Much of the woes portrayed as far as sequestration goes back to the question of just how much is too much when it comes to spending on government programs.
If you had the opportunity to sit in legislative hearings at the state Capitol or listen to broadcasts of debates on the congressional floors of the House and the Senate in Washington over the past 40 years, more often than not one would hear officials whine that they are short-staffed. They would say if they only had a little more money they could solve the problem, or this is an emerging issue that must be addressed with more resources — also known as more money. Each year administrators or program managers supplicate themselves before policymakers, both at the federal, state and county levels, to beg that their budgets be increased.
The problem has been that both elected officials and administrators have come to believe they must meet every request made of them by a growing vocal public. As a result, it becomes a knee-jerk reaction in the public sector rather than a carefully thought out strategy on how to address an issue without the necessity of establishing yet another new program or hiring more employees. But over the past 40-plus years, it has been just that, new issue or new complaint, let’s create a new office or program to address that issue and let’s ask for money to fund it.
Instead of establishing yet another program, policymakers should first ask, “Is this something the private sector could do better or more efficiently than government?” If it is something the private sector cannot undertake on its own, the question should be, “Is this something that the public sector can partner with the private sector that could effectively address this issue or need?” It is so easy to say government will do it since this generation of taxpayers has been ingrained with the idea that government can do it all and that they pay taxes anyway, so government should be the entity addressing these issues.
However, when it comes to the issue of raising taxes or adding new fees and user charges, these very taxpayers cannot put two and two together and realize they are the cause of the problem since the demands they make of their elected officials and government administrators result in a call for more funding.
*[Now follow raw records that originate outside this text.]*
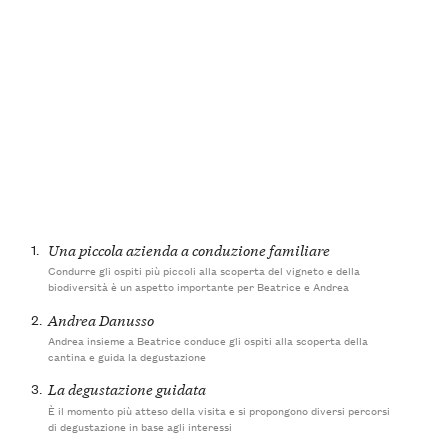
1.
Una piccola azienda a conduzione familiare
Condurre gli ospiti più piccoli alla scoperta del vigneto e della
biodiversità è un aspetto importante per Beatrice e Andrea
2.
Andrea Danusso
Andrea insieme a Beatrice conduce gli ospiti alla scoperta della
cantina e guida la degustazione
3.
La degustazione guidata
È il momento più atteso della visita e si propongono diversi percorsi
di degustazione in base agli interessi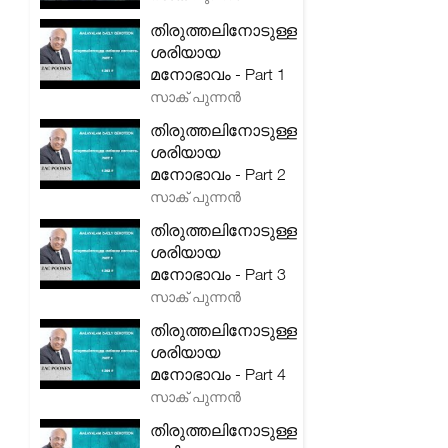
തിരുത്തലിനോടുള്ള
ശരിയായ
മനോഭാവം - Part 1
സാക് പുന്നൻ
തിരുത്തലിനോടുള്ള
ശരിയായ
മനോഭാവം - Part 2
സാക് പുന്നൻ
തിരുത്തലിനോടുള്ള
ശരിയായ
മനോഭാവം - Part 3
സാക് പുന്നൻ
തിരുത്തലിനോടുള്ള
ശരിയായ
മനോഭാവം - Part 4
സാക് പുന്നൻ
തിരുത്തലിനോടുള്ള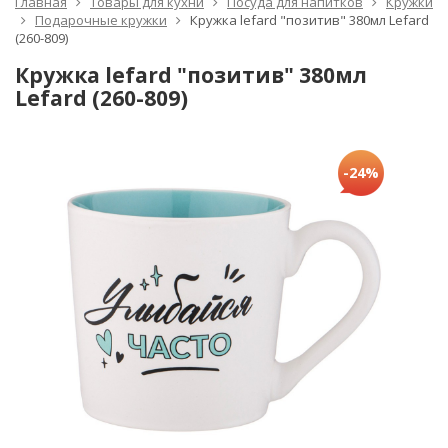
Главная
Товары для кухни
Посуда для напитков
Кружки
Подарочные кружки
Кружка lefard "позитив" 380мл Lefard
(260-809)
Кружка lefard "позитив" 380мл
Lefard (260-809)
-24%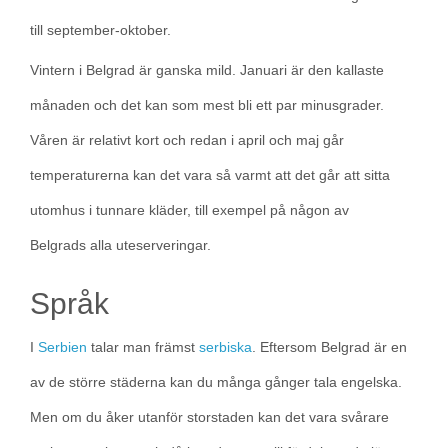
till september-oktober.
Vintern i Belgrad är ganska mild. Januari är den kallaste
månaden och det kan som mest bli ett par minusgrader.
Våren är relativt kort och redan i april och maj går
temperaturerna kan det vara så varmt att det går att sitta
utomhus i tunnare kläder, till exempel på någon av
Belgrads alla uteserveringar.
Språk
I
Serbien
talar man främst
serbiska
. Eftersom Belgrad är en
av de större städerna kan du många gånger tala engelska.
Men om du åker utanför storstaden kan det vara svårare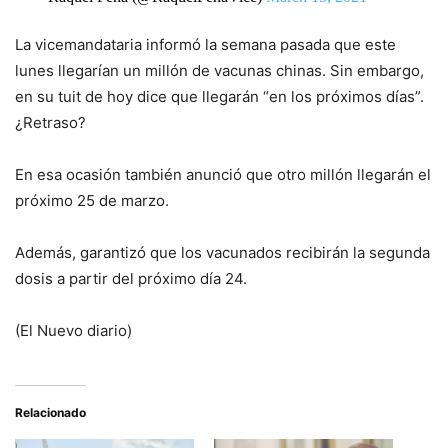
La vicemandataria informó la semana pasada que este
lunes llegarían un millón de vacunas chinas. Sin embargo,
en su tuit de hoy dice que llegarán “en los próximos días”.
¿Retraso?
En esa ocasión también anunció que otro millón llegarán el
próximo 25 de marzo.
Además, garantizó que los vacunados recibirán la segunda
dosis a partir del próximo día 24.
(El Nuevo diario)
Relacionado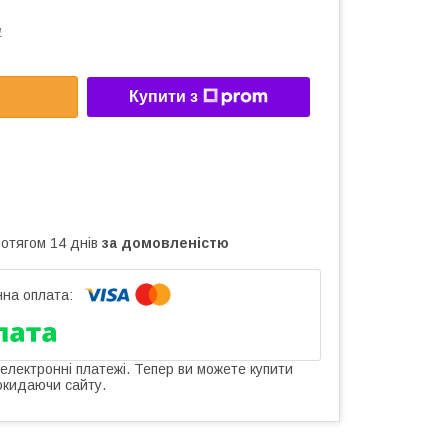
1
Купити з
ротягом 14 днів
за домовленістю
 електронні платежі. Тепер ви можете купити
окидаючи сайту.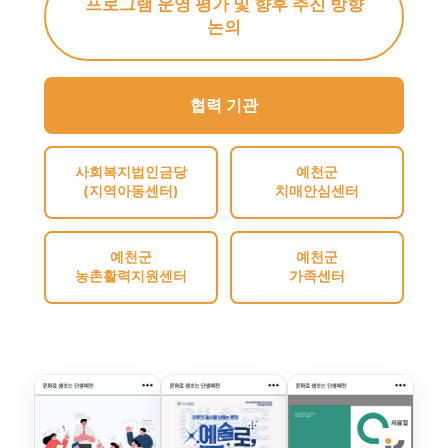
프로그램 운영 평가 및 향후 추진 방향
논의
협력 기관
사회복지법인금당
예천군
(지역아동센터)
치매안심센터
예천군
예천군
농촌활력지원센터
가족센터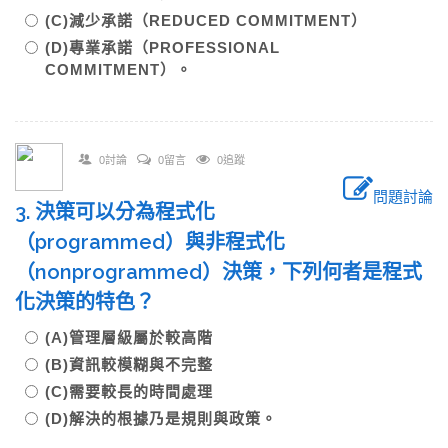
(C)減少承諾（REDUCED COMMITMENT）
(D)專業承諾（PROFESSIONAL
COMMITMENT）。
0討論
0留言
0追蹤
問題討論
3. 決策可以分為程式化
（programmed）與非程式化
（nonprogrammed）決策，下列何者是程式
化決策的特色？
(A)管理層級屬於較高階
(B)資訊較模糊與不完整
(C)需要較長的時間處理
(D)解決的根據乃是規則與政策。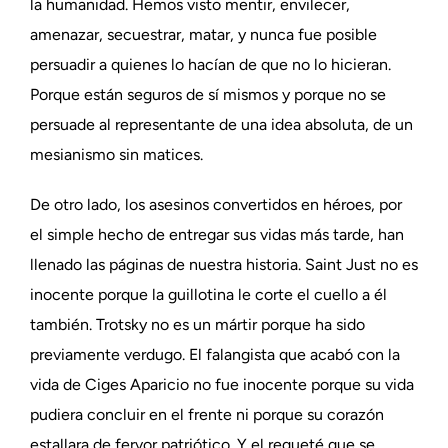
la humanidad. Hemos visto mentir, envilecer,
amenazar, secuestrar, matar, y nunca fue posible
persuadir a quienes lo hacían de que no lo hicieran.
Porque están seguros de sí mismos y porque no se
persuade al representante de una idea absoluta, de un
mesianismo sin matices.
De otro lado, los asesinos convertidos en héroes, por
el simple hecho de entregar sus vidas más tarde, han
llenado las páginas de nuestra historia. Saint Just no es
inocente porque la guillotina le corte el cuello a él
también. Trotsky no es un mártir porque ha sido
previamente verdugo. El falangista que acabó con la
vida de Ciges Aparicio no fue inocente porque su vida
pudiera concluir en el frente ni porque su corazón
estallara de fervor patriótico. Y el requeté que se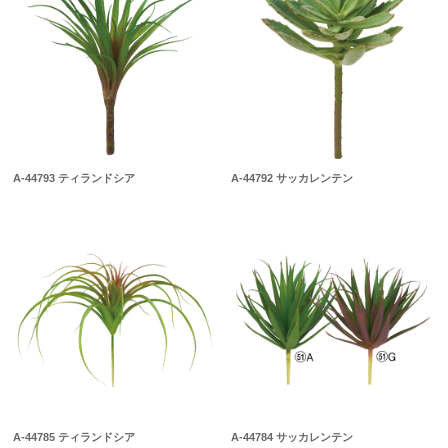
A-44793 ティランドシア
A-44792 サッカレンテン
A-44785 ティランドシア
A-44784 サッカレンテン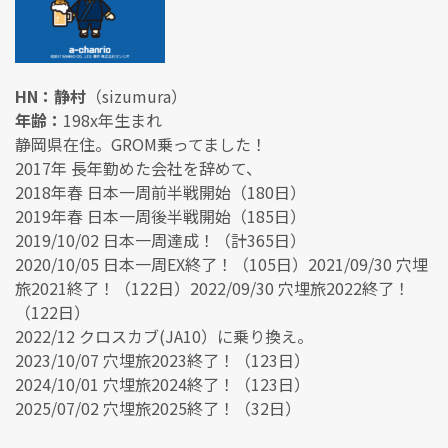
HN：静村
（sizumura）
年齢：
198x年生まれ
静岡県在住。GROM乗ってました！
2017年 長年勤めた会社を辞めて、
2018年春 日本一周前半戦開始（180日）
2019年春 日本一周後半戦開始（185日）
2019/10/02 日本一周達成！（計365日）
2020/10/05 日本一周EX終了！（105日）2021/09/30 穴埋
旅2021終了！（122日）2022/09/30 穴埋旅2022終了！
（122日）
2022/12 クロスカブ(JA10）に乗り換え。
2023/10/07 穴埋旅2023終了！（123日）
2024/10/01 穴埋旅2024終了！（123日）
2025/07/02 穴埋旅2025終了！（32日）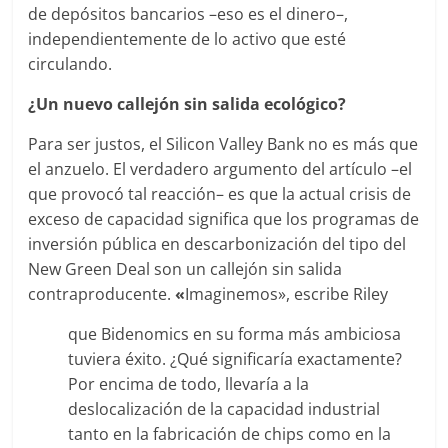
de depósitos bancarios –eso es el dinero–,
independientemente de lo activo que esté
circulando.
¿Un nuevo callejón sin salida ecológico?
Para ser justos, el Silicon Valley Bank no es más que
el anzuelo. El verdadero argumento del artículo –el
que provocó tal reacción– es que la actual crisis de
exceso de capacidad significa que los programas de
inversión pública en descarbonización del tipo del
New Green Deal son un callejón sin salida
contraproducente.
«
Imaginemos», escribe Riley
que Bidenomics en su forma más ambiciosa
tuviera éxito. ¿Qué significaría exactamente?
Por encima de todo, llevaría a la
deslocalización de la capacidad industrial
tanto en la fabricación de chips como en la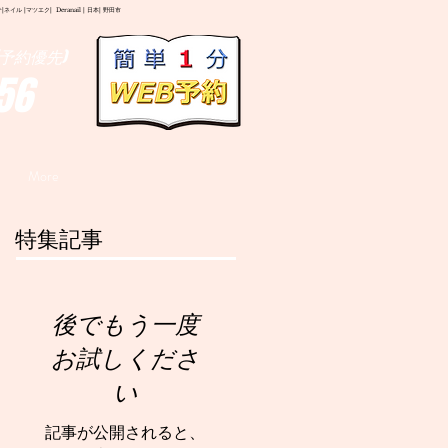
イル |マツエク| Deranail | 日本| 野田市
予約優先)
56
More
特集記事
後でもう一度
お試しくださ
い
記事が公開されると、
Whether or not more funding is needed, officials cite public demand as reason enough to ask for more or higher appropriations. Like the cartoon character “Pogo” observed: “We have met the enemy and the enemy is us.”
People are not willing to pay more or higher taxes. At the least the vast majority would like to believe they are already overburdened and somebody else should pay for these services, but certainly not the great middle class nor can the poor be asked to pay. So, naturally, taxpayers and elected officials turn their sights to the rich who surely have the means to pay more taxes.
It is not so much that the rich need defending since they already pay the lion’s share of federal and state income taxes. The real problem is that when one is absolved of paying for anything, one naturally wants more from wherever that came from.
As the old saying goes, “There is no such thing as a free lunch,” eventually someone has to pay. At the federal level, the price of that free lunch has been to “kick the can down the road” by running up a national debt of nearly $17 trillion — most of which is held by foreign countries. In Hawaii, state policymakers can’t borrow the money to pay for operating costs nor, like the federal government, do they have the ability to just print more money. Thus, in the last few years lawmakers have turned up the heat on the tax and fee burner although they have tried to mask major increases in the two most obvious tax sources — the personal income and general excise taxes.
It is well past time local lawmakers control that knee-jerk reaction to just raise more money to address issues and problems that could be better addressed in ways that don’t require more and new taxes.
Lowell Kalapa is president of the Tax Foundation of Hawaii.